What the exercise asks: Find and copy each line of the data that includes "radios".

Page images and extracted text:

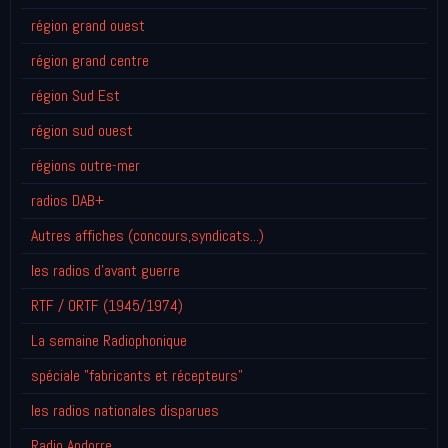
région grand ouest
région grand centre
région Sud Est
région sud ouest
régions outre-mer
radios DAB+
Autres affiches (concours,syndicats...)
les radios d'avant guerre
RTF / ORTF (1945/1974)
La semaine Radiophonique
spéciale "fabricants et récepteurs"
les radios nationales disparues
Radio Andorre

Response area:
radios DAB+
les radios d'avant guerre
les radios nationales disparues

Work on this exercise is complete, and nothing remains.